Zunächst wollten sie es nicht einsehen; aber als sie merkten, daß ich unnachgiebig blieb, begnügten sie sich mit langatmigen (sich oft ständig wiederholenden) Dankesreden und Geschenken. Für mich gab es einen knorrigen Wanderstab, das verwegene Werk der zwei besten Holzschnitzer am Ort, für Burgundofara einen bunt bestickten Schal, dem wohl aufwendigsten Schmuckgegenstand der hiesigen Weiblichkeit, und für uns beide einen Korb mit einer Wegzehrung. Wir verspeisten das Eßbare unterwegs und warfen den Korb in den Fluß; die übrigen Sachen aber behielten wir, da mir der Stock zum Gehen willkommen und Burgundofara begeistert war vom Schal, der die maskuline Strenge ihrer Matrosenklamotten auflockerte. Bei Dämmerung, als eben die Tore geschlossen wurden, erreichten wir das Städtchen Os.

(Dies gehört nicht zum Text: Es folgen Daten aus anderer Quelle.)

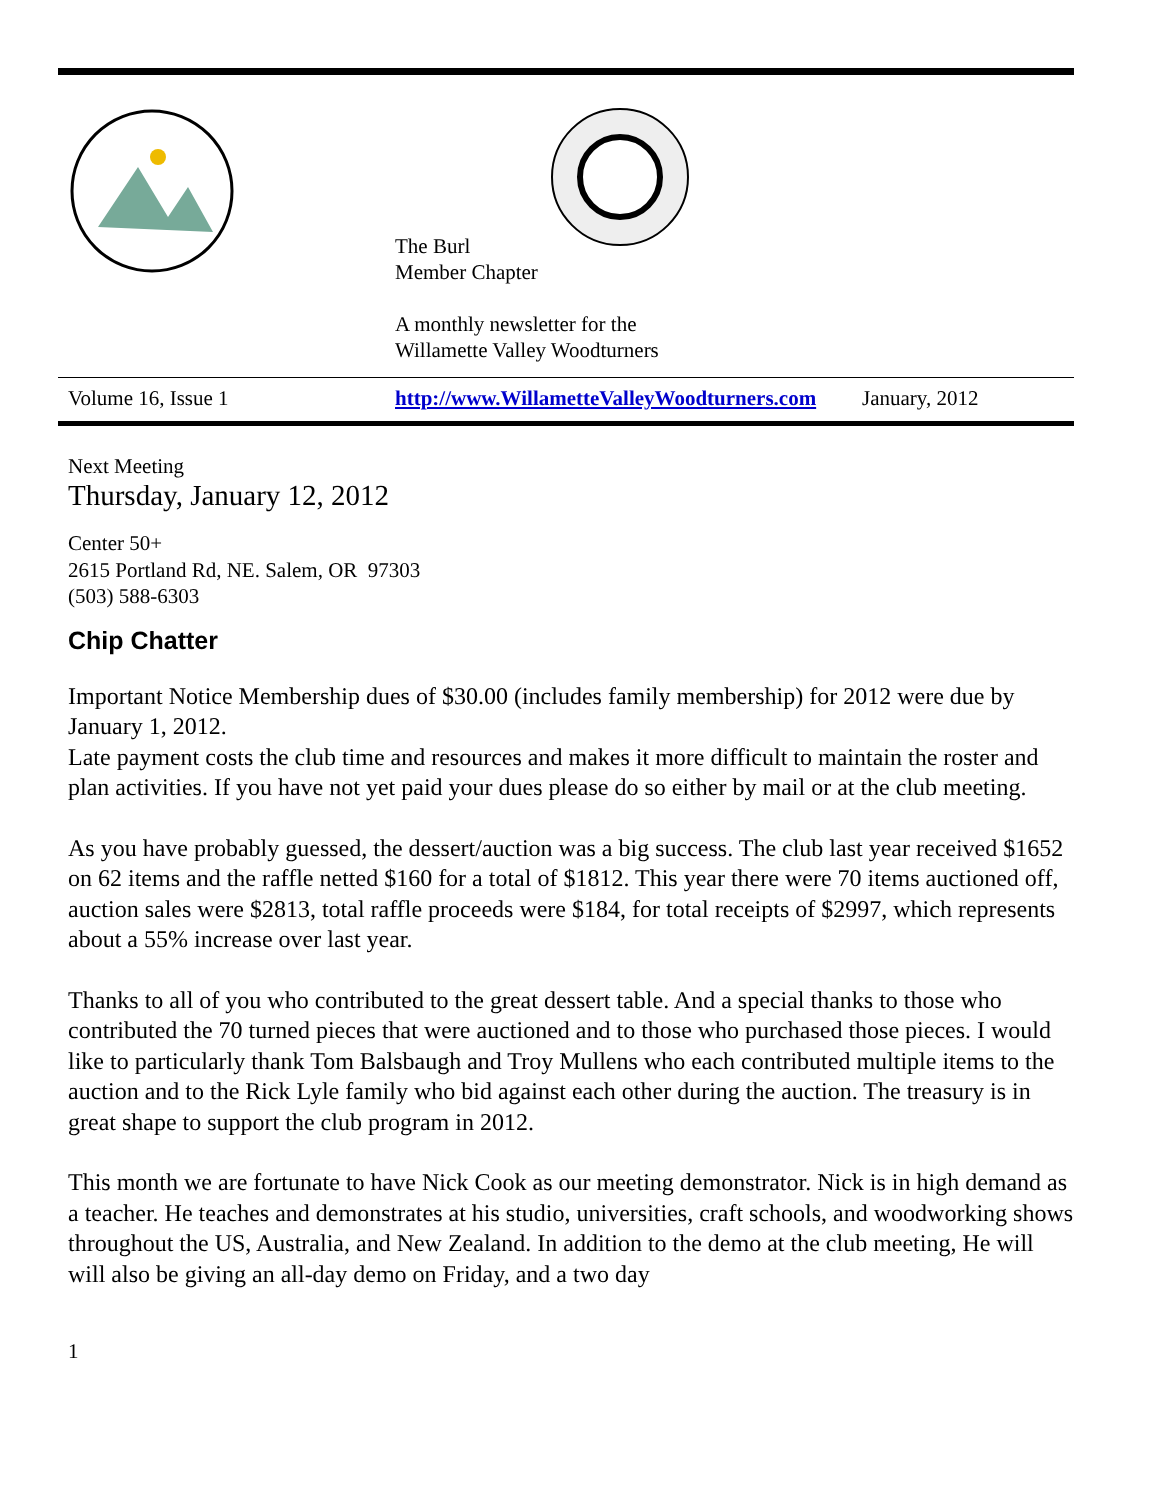The Burl
Member Chapter
A monthly newsletter for the
Willamette Valley Woodturners
Volume 16, Issue 1 http://www.WillametteValleyWoodturners.com January, 2012
Next Meeting
Thursday, January 12, 2012
Center 50+
2615 Portland Rd, NE. Salem, OR 97303
(503) 588-6303
Chip Chatter
Important Notice Membership dues of $30.00 (includes family membership) for 2012 were due by January 1, 2012.
Late payment costs the club time and resources and makes it more difficult to maintain the roster and plan activities. If you have not yet paid your dues please do so either by mail or at the club meeting.
As you have probably guessed, the dessert/auction was a big success. The club last year received $1652 on 62 items and the raffle netted $160 for a total of $1812. This year there were 70 items auctioned off, auction sales were $2813, total raffle proceeds were $184, for total receipts of $2997, which represents about a 55% increase over last year.
Thanks to all of you who contributed to the great dessert table. And a special thanks to those who contributed the 70 turned pieces that were auctioned and to those who purchased those pieces. I would like to particularly thank Tom Balsbaugh and Troy Mullens who each contributed multiple items to the auction and to the Rick Lyle family who bid against each other during the auction. The treasury is in great shape to support the club program in 2012.
This month we are fortunate to have Nick Cook as our meeting demonstrator. Nick is in high demand as a teacher. He teaches and demonstrates at his studio, universities, craft schools, and woodworking shows throughout the US, Australia, and New Zealand. In addition to the demo at the club meeting, He will will also be giving an all-day demo on Friday, and a two day
1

Hier mündete der Fluß, dem wir gefolgt waren, in den Gyoll. Schebecken, Karacken und Feluken waren an der Ufermauer festgemacht. Wir fragten nach den Kapitänen, aber alle waren sie an Land, um Geschäften oder Vergnügungen nachzugehen, und die mürrischen Wachen, die zum Schutz der Schiffe zurückgeblieben waren, versicherten uns, daß wir am Morgen wiederkommen müßten. Einer empfahl uns das Chowder Pot; wir waren auf dem Weg dorthin, als wir zufällig einem Mann begegneten, der einen purpurgrünen Umhang trug, auf einem umgedrehten Zuber stand und einer rund hundertköpfigen Zuhörerschaft predigte:
»… vergrabener Schatz! Alles Verborgene enthüllt! Sind drei Vögel in einem Busch, so mag der erste nichts vom dritten wissen, ich aber kenne ihn. Es liegt – während ich dies sage – ein Ring unter dem Kissen unsres Herrschers, des Weisen, Erhabenen … Danke, gute Frau. Was willst du wissen? Ich weiß es, weiß es bestimmt, aber gestatte, daß ich’s den Herrschaften sage. Dann will ich’s enthüllen.«
Eine dicke Frauensperson hatte ihm ein paar Aes gereicht. Burgundofara meinte: »Komm, ich möchte mich setzen und was essen!«
»Warte!« entgegnete ich.
Ich blieb, weil die Sprüche des Scharlatans mich an Dr. Talos erinnerten, vor allem aber weil seine Augen an Abundantius gemahnten. Freilich gab es einen noch gewichtigeren Grund, gleichwohl ich, fürchte ich, eine genaue Erklärung schuldig bleiben muß. Irgendwie aber spürte ich, daß dieser Fremdling die gleiche Reise wie ich hinter sich gebracht hatte und zurückgekehrt war, wie es nicht einmal für Burgundofara zutraf, und daß wir, obschon wir weder den gleichen Ort bereist hatten noch mit dem gleichen Gewinn heimgekehrt waren, alle beide wunderliche Pfade beschritten hatten.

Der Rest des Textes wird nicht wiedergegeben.